-- MATERIALS PROVIDED follows --
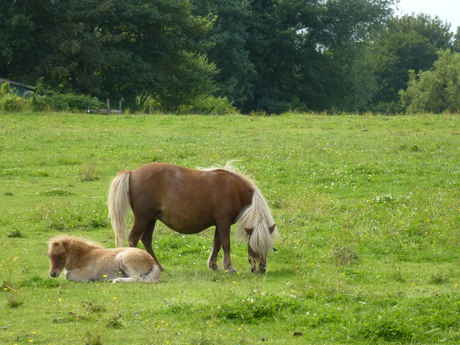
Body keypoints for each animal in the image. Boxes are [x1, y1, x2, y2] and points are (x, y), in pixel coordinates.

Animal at [109, 161, 278, 272]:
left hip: (151, 219)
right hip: (143, 217)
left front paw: (213, 265)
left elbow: (217, 243)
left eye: (268, 248)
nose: (259, 270)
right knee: (134, 238)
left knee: (146, 240)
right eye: (253, 247)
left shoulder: (218, 223)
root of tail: (132, 172)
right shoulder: (224, 222)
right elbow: (225, 243)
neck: (235, 190)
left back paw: (158, 266)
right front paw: (229, 267)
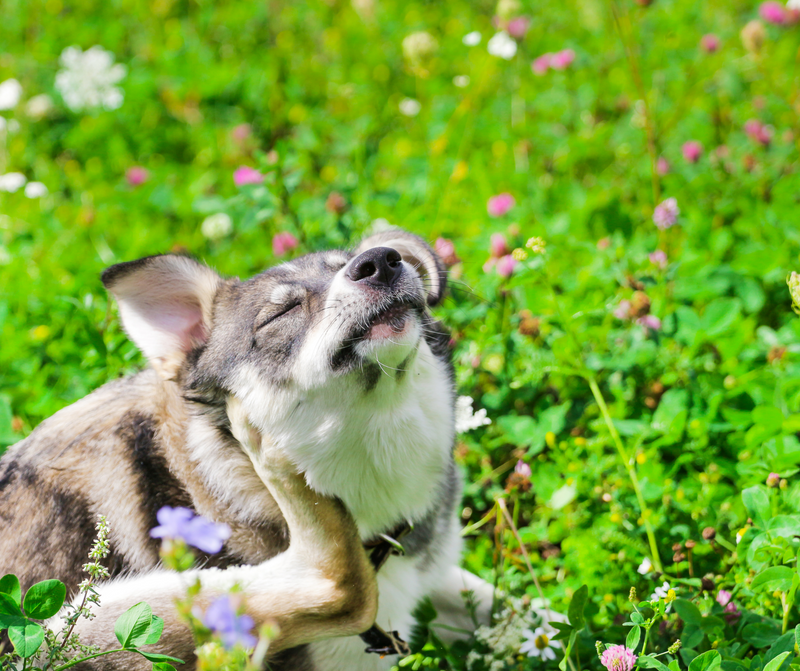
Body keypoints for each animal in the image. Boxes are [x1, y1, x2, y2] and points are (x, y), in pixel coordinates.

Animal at [0, 228, 494, 668]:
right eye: (282, 313)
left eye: (361, 260)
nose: (381, 260)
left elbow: (502, 603)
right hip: (84, 629)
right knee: (339, 586)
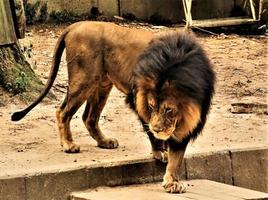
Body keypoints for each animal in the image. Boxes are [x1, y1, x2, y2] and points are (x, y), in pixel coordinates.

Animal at [11, 21, 215, 194]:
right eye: (151, 106)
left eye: (169, 109)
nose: (158, 129)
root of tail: (75, 26)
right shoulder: (137, 99)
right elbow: (154, 135)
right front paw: (160, 152)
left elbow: (177, 155)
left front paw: (172, 180)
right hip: (84, 79)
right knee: (63, 111)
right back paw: (68, 145)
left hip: (102, 84)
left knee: (89, 117)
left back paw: (104, 141)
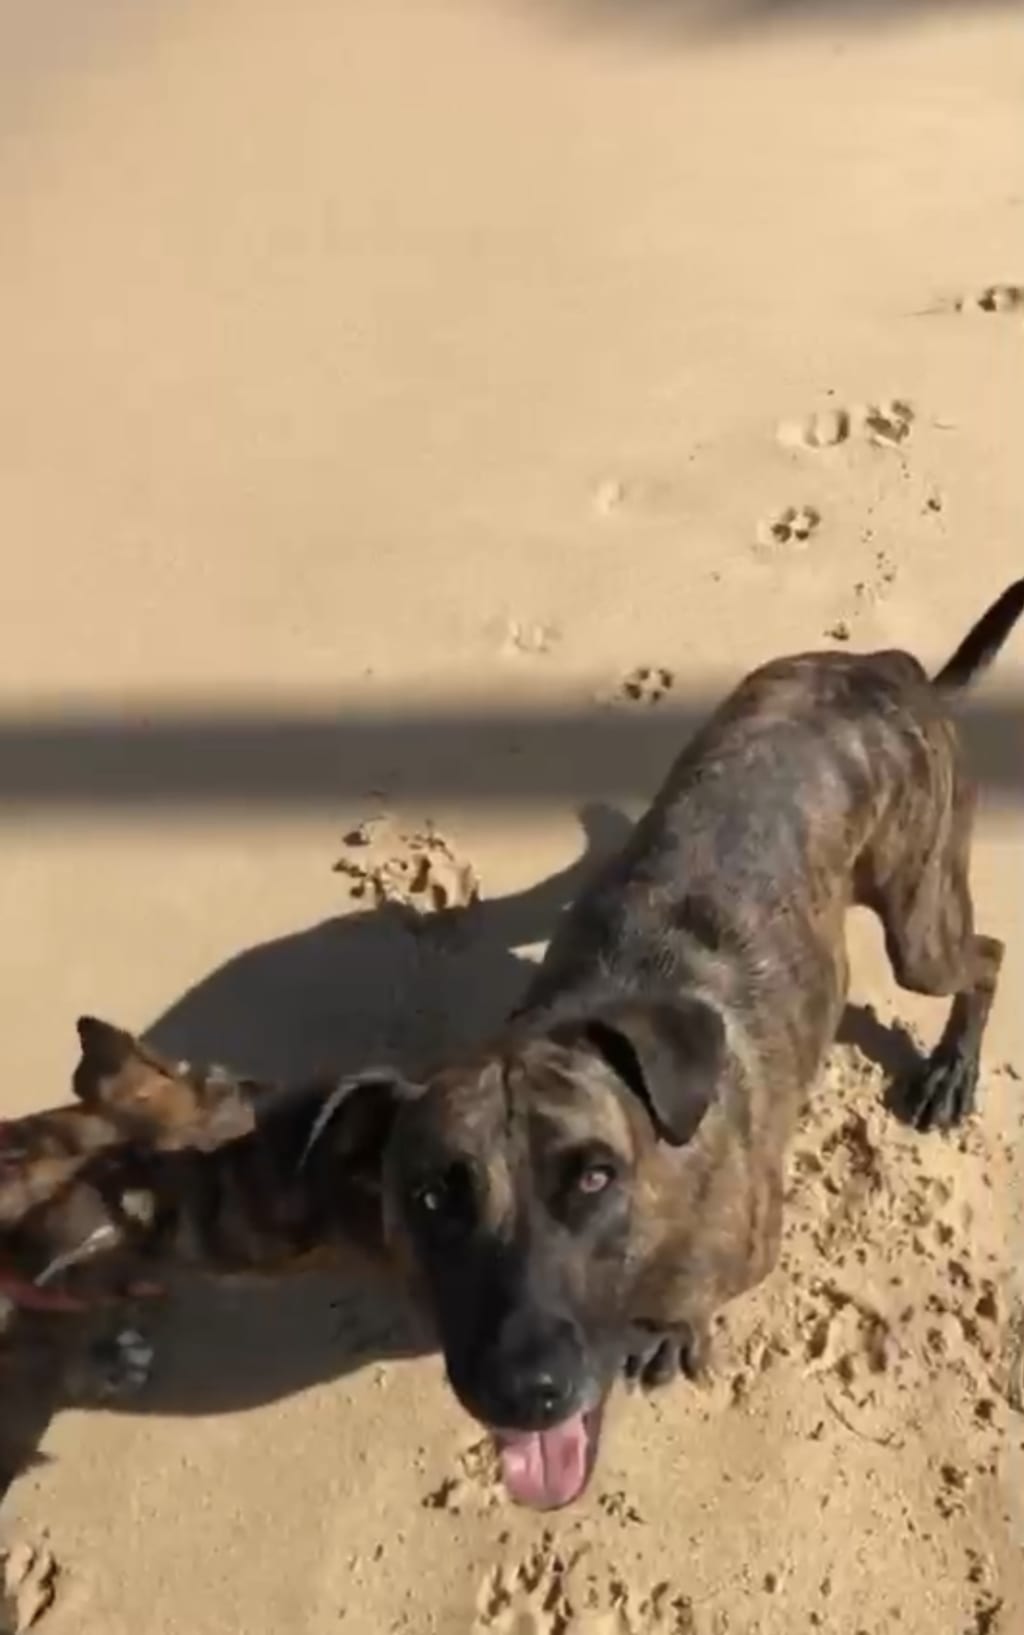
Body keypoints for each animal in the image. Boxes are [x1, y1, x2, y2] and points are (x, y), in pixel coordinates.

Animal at [305, 577, 1024, 1510]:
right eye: (432, 1196)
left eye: (595, 1176)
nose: (524, 1389)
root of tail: (893, 669)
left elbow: (693, 1301)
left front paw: (675, 1333)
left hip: (919, 923)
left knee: (984, 956)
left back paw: (951, 1070)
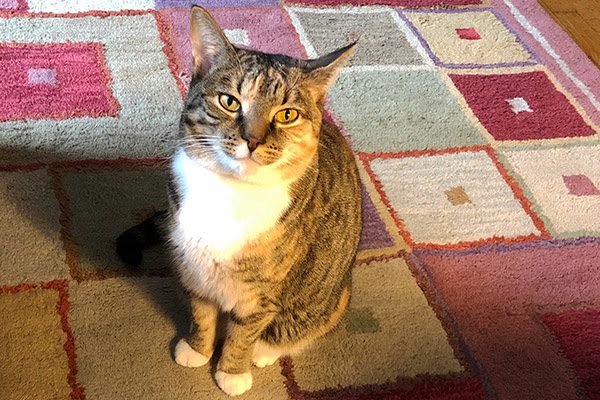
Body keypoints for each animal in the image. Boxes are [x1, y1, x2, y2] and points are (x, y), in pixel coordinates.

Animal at [116, 6, 360, 396]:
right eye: (230, 101)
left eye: (287, 114)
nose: (253, 139)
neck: (229, 192)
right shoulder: (193, 270)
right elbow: (201, 314)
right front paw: (198, 349)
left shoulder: (262, 294)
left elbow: (243, 334)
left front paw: (231, 371)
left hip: (328, 302)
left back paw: (265, 351)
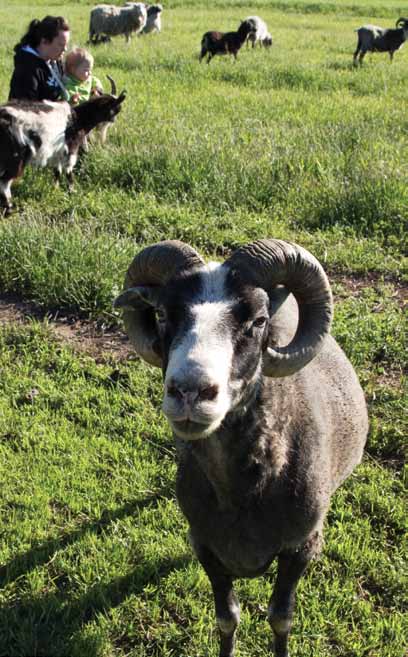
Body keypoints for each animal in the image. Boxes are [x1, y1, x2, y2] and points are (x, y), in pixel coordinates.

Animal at [0, 78, 126, 214]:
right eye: (116, 108)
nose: (113, 120)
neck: (78, 119)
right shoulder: (71, 149)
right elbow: (69, 171)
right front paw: (72, 191)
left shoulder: (58, 152)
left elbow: (57, 171)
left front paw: (54, 190)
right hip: (16, 157)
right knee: (5, 182)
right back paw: (9, 209)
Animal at [113, 238, 368, 656]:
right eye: (163, 314)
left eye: (259, 321)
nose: (190, 391)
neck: (243, 492)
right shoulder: (205, 545)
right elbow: (226, 619)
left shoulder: (302, 547)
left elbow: (281, 619)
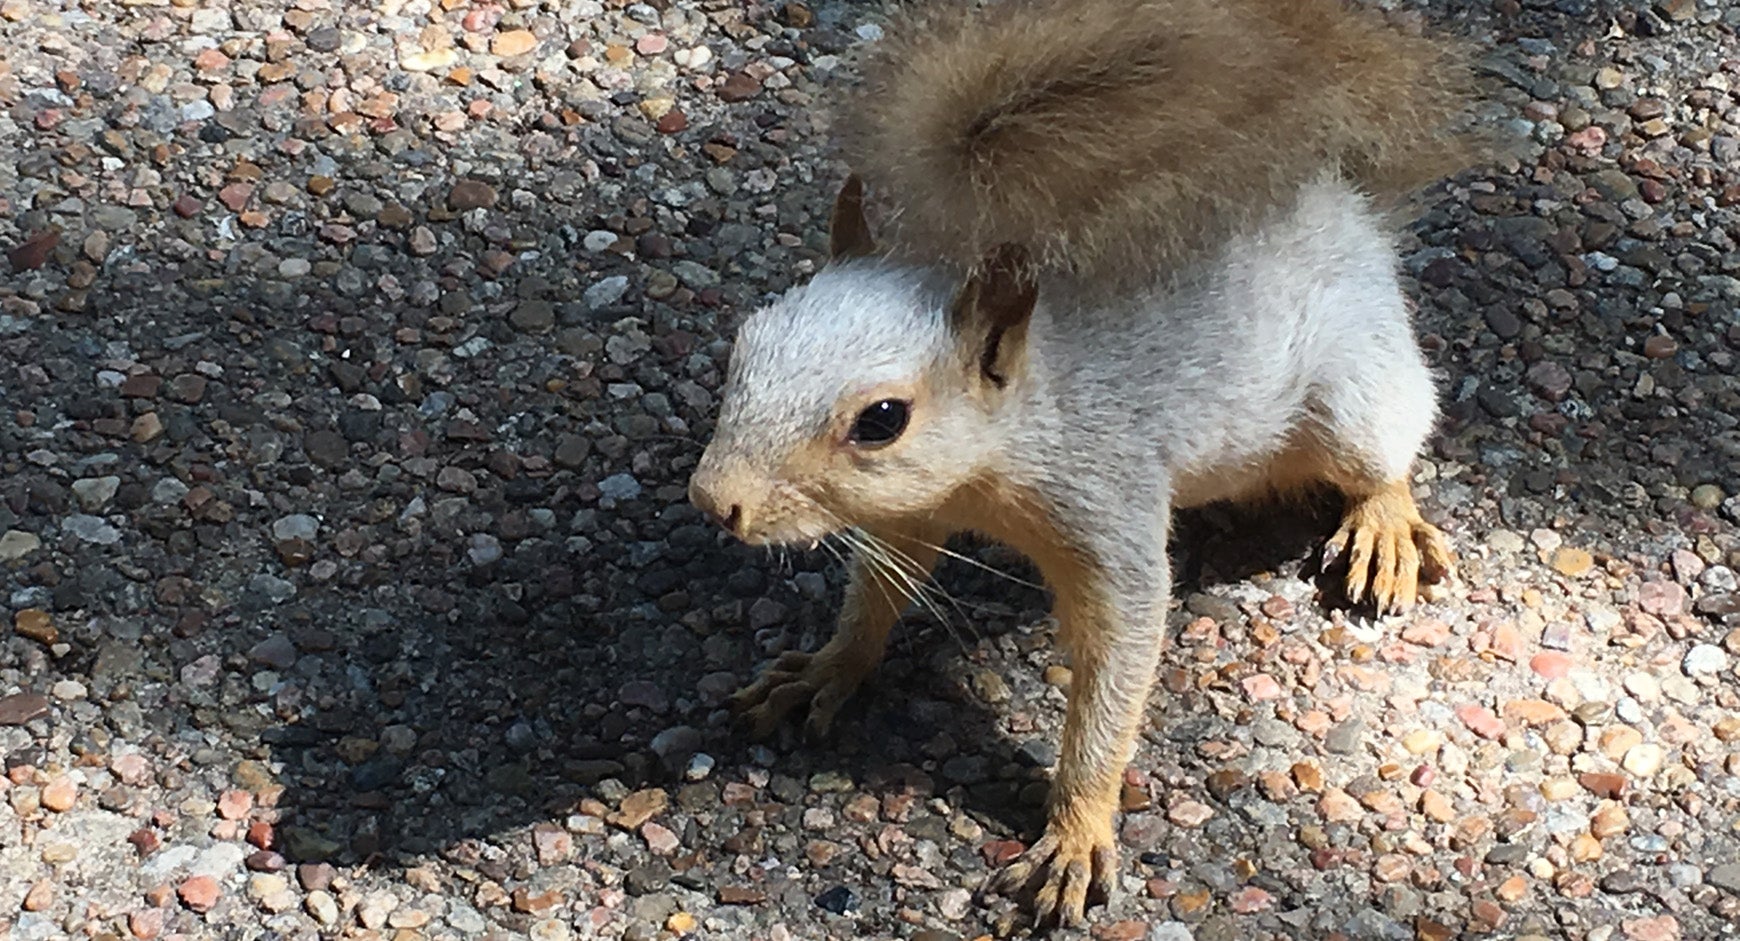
-- MATERIALS PROVIDED concluded --
= BRIEF =
Copy each line above that has the word "knee".

= PROBLEM SOLUTION =
right knee: (134, 238)
left knee: (146, 240)
right knee: (339, 586)
right knee: (63, 111)
left knee: (89, 117)
left knee: (984, 956)
right knee: (5, 182)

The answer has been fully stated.